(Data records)

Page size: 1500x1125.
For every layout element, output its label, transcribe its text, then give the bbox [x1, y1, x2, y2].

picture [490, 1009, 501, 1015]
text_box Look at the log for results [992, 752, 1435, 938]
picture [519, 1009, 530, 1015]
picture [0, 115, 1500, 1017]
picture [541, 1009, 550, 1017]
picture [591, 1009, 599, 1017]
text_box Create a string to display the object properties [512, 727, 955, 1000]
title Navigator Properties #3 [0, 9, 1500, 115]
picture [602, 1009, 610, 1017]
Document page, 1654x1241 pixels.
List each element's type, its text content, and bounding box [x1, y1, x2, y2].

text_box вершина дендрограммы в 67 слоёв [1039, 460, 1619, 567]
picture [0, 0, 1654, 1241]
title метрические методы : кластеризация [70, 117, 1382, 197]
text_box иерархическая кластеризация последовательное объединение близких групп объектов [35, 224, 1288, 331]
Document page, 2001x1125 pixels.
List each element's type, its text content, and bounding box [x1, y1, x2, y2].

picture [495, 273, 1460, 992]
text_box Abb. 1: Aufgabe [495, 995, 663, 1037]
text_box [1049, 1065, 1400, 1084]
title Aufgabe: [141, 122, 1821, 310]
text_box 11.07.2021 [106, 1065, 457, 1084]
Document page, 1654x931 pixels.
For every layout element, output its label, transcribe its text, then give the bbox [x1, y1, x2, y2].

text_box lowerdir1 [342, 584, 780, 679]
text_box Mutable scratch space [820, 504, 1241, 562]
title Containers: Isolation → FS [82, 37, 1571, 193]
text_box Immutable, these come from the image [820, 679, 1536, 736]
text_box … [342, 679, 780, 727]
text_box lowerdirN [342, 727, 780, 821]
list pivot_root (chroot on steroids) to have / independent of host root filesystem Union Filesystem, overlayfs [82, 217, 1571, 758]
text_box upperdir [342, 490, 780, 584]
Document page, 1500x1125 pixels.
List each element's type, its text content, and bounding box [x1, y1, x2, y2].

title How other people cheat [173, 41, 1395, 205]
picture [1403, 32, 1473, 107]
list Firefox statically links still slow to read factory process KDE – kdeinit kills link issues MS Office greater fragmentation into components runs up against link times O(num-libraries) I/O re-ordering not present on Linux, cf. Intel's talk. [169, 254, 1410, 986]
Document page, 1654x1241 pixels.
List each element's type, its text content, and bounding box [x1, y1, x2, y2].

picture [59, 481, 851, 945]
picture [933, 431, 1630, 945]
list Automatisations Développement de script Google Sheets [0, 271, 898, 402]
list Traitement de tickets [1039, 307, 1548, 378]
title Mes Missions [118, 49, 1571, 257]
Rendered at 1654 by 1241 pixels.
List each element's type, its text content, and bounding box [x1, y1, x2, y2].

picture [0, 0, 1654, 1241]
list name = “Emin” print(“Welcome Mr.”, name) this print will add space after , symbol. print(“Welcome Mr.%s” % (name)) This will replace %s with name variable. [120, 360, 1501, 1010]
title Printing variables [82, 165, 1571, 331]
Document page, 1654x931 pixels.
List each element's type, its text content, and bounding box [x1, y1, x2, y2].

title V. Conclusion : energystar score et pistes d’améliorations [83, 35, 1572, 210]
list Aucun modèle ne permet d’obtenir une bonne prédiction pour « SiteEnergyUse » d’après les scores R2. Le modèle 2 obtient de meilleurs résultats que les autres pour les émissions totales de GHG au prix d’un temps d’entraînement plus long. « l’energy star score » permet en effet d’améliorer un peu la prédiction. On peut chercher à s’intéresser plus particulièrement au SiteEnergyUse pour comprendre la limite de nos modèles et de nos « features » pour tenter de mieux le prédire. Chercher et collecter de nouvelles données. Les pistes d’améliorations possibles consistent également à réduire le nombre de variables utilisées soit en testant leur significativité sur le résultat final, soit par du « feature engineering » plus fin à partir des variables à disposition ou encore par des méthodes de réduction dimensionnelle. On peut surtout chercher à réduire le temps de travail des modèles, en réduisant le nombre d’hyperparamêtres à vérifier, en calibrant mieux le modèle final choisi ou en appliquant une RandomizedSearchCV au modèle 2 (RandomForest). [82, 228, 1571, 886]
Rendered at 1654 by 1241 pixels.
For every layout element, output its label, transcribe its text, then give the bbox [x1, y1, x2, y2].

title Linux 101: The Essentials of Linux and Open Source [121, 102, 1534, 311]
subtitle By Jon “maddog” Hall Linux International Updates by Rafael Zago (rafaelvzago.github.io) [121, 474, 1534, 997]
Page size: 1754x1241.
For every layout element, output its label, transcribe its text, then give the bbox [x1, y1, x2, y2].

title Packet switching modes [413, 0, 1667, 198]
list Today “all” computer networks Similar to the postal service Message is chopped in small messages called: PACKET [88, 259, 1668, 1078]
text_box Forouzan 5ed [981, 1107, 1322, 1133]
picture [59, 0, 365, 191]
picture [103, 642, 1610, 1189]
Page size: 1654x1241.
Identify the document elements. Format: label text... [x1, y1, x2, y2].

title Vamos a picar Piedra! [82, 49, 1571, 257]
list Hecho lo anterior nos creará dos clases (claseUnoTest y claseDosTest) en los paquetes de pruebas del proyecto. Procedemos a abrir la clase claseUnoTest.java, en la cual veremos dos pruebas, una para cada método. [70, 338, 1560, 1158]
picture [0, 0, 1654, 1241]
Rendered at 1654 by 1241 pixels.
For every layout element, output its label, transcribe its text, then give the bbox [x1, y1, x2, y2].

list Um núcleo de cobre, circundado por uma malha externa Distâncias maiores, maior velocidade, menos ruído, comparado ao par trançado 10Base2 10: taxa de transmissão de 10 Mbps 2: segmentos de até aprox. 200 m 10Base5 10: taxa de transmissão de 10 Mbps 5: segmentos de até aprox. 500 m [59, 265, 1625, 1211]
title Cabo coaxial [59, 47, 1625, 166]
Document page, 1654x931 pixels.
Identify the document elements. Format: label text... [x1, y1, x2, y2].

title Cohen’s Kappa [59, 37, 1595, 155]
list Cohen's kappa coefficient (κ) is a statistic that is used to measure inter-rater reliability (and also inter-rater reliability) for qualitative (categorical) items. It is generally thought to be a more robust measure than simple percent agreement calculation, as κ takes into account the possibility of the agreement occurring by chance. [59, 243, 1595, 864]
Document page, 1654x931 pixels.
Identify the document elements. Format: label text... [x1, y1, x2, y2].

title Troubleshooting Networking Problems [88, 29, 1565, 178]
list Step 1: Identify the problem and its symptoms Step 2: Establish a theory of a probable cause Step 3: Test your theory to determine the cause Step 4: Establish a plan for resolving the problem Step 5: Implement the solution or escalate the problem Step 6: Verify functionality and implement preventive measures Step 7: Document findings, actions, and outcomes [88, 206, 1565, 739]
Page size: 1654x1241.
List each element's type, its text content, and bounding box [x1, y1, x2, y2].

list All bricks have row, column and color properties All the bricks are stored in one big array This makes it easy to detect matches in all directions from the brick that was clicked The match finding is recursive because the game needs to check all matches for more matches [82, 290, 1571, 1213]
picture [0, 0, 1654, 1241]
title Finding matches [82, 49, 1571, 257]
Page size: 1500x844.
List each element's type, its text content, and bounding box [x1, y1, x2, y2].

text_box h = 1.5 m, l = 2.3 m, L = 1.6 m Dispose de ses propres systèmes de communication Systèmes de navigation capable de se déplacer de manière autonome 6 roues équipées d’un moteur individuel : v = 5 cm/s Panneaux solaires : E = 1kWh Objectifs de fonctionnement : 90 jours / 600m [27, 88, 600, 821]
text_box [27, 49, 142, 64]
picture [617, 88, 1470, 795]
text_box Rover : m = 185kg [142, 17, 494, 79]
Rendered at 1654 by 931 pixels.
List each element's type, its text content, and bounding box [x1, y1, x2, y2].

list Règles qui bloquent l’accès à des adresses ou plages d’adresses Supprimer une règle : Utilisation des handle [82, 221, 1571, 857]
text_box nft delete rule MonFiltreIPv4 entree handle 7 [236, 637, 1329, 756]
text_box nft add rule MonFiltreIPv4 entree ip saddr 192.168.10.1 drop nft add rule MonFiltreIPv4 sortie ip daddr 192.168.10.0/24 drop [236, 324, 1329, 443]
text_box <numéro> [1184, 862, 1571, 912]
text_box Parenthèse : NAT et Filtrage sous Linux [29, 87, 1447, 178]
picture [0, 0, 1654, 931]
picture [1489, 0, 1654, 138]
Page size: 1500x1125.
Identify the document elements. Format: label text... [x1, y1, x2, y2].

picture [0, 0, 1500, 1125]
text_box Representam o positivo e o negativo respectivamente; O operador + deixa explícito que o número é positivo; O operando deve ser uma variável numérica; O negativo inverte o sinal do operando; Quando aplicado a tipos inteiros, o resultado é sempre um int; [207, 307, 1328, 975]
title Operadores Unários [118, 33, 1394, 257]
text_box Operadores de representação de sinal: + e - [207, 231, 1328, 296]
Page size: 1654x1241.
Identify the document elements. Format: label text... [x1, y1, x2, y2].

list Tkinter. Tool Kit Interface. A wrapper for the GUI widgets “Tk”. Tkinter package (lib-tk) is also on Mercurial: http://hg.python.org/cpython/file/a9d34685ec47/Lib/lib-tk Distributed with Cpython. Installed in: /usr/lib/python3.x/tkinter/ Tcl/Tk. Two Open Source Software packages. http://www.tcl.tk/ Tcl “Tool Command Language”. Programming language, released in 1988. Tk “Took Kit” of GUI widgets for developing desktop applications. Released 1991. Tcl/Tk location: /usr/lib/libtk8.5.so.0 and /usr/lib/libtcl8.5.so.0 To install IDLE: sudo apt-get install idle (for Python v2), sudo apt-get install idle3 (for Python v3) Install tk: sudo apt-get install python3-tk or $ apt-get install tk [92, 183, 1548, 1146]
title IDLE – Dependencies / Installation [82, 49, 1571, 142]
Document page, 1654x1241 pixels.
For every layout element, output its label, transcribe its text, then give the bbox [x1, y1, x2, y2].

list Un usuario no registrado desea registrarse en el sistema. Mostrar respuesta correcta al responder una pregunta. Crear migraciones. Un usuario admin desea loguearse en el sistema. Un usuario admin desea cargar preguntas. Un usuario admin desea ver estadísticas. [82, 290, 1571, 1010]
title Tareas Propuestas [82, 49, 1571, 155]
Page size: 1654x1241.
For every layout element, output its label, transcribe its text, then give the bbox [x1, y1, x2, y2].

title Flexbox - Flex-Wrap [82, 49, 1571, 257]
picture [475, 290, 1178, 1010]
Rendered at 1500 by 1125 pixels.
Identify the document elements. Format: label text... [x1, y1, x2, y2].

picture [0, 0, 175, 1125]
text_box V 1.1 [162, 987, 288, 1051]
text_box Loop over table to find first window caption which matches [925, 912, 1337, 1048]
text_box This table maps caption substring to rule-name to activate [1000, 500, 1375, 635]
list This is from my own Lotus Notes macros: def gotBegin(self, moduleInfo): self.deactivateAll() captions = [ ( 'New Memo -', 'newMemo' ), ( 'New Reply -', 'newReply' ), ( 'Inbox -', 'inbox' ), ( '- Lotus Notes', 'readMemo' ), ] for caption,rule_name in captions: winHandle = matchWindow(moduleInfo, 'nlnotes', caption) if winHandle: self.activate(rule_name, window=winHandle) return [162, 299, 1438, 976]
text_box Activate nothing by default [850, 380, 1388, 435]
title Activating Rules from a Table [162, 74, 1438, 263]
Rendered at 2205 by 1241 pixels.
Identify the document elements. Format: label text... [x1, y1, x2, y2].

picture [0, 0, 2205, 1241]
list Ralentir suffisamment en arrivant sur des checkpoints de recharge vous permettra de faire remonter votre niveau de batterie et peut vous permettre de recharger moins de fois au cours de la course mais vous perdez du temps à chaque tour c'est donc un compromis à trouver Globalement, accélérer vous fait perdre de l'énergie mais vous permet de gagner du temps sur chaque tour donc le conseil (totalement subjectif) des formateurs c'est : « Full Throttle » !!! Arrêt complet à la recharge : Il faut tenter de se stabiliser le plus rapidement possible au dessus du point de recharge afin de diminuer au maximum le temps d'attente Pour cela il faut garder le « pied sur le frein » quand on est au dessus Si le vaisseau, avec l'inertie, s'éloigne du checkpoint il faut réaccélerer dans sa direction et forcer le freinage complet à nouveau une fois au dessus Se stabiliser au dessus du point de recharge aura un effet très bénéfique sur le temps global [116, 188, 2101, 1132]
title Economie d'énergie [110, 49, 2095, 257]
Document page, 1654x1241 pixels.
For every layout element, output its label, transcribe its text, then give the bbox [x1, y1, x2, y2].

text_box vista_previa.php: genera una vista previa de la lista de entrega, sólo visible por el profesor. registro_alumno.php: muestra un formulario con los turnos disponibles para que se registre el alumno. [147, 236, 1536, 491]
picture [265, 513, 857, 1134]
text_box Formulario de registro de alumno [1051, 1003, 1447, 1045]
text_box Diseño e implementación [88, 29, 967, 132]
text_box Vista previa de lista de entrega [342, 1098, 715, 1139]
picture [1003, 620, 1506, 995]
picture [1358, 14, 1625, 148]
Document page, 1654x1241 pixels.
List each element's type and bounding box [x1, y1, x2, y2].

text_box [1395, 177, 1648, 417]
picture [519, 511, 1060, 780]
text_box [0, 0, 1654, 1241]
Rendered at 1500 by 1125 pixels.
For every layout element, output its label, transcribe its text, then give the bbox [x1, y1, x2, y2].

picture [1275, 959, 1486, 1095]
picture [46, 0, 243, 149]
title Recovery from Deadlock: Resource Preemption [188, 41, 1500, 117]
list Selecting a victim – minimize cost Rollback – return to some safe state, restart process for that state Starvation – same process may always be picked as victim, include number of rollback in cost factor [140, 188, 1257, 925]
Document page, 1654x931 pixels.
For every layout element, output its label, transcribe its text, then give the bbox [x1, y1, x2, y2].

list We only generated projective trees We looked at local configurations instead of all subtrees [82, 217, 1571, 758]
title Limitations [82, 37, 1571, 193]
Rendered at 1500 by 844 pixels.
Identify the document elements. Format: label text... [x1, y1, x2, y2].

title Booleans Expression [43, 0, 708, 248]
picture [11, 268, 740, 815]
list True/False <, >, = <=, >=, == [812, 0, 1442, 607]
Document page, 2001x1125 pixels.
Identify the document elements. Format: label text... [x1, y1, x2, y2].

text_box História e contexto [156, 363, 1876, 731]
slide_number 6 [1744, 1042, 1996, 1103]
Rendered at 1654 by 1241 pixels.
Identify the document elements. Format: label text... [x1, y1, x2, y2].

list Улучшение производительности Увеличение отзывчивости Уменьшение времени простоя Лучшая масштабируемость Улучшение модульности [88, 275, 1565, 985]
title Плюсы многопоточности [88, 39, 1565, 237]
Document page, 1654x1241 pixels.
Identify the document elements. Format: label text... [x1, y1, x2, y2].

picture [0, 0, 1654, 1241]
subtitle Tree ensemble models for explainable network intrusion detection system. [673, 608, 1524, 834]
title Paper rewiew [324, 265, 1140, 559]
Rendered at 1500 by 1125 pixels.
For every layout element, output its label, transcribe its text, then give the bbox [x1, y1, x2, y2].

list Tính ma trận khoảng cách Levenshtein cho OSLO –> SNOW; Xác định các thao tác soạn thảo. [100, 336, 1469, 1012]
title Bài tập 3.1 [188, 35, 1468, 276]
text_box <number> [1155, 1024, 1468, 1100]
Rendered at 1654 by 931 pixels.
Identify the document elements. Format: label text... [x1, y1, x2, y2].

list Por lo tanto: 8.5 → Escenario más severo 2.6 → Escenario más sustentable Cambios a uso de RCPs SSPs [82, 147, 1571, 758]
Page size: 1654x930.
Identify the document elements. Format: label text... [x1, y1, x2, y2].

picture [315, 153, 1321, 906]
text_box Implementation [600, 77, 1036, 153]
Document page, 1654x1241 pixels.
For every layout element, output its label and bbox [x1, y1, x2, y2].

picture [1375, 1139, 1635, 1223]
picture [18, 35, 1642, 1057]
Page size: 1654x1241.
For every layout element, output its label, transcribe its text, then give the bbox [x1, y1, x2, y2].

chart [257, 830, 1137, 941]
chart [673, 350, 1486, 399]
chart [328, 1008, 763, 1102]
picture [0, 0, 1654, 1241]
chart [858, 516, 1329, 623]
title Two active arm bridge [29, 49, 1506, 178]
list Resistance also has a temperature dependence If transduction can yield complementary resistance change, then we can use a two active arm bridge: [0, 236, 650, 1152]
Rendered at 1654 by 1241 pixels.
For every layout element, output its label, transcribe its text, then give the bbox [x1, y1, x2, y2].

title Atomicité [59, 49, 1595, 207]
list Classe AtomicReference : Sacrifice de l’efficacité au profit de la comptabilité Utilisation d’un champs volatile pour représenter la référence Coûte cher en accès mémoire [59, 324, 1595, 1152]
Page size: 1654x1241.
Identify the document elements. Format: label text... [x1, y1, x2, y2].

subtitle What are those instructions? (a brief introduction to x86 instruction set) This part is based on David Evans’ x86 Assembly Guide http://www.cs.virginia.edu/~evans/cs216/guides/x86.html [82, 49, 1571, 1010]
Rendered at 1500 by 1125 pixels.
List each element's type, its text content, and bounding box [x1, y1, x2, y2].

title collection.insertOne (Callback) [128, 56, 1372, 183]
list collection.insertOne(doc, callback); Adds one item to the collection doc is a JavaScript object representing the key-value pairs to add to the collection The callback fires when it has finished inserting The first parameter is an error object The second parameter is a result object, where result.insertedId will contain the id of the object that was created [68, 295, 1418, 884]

■ Work to be completed
Copy out the entries without any changes, beginning at the line containing "Document page, 1500x1125 pixels." and continuing through the line containing "title Printing variables [82, 165, 1571, 331]", with both of those lines included.

■ Right answer
Document page, 1500x1125 pixels.
List each element's type, its text content, and bounding box [x1, y1, x2, y2].

title How other people cheat [173, 41, 1395, 205]
picture [1403, 32, 1473, 107]
list Firefox statically links still slow to read factory process KDE – kdeinit kills link issues MS Office greater fragmentation into components runs up against link times O(num-libraries) I/O re-ordering not present on Linux, cf. Intel's talk. [169, 254, 1410, 986]
Document page, 1654x1241 pixels.
List each element's type, its text content, and bounding box [x1, y1, x2, y2].

picture [59, 481, 851, 945]
picture [933, 431, 1630, 945]
list Automatisations Développement de script Google Sheets [0, 271, 898, 402]
list Traitement de tickets [1039, 307, 1548, 378]
title Mes Missions [118, 49, 1571, 257]
Rendered at 1654 by 1241 pixels.
List each element's type, its text content, and bounding box [x1, y1, x2, y2].

picture [0, 0, 1654, 1241]
list name = “Emin” print(“Welcome Mr.”, name) this print will add space after , symbol. print(“Welcome Mr.%s” % (name)) This will replace %s with name variable. [120, 360, 1501, 1010]
title Printing variables [82, 165, 1571, 331]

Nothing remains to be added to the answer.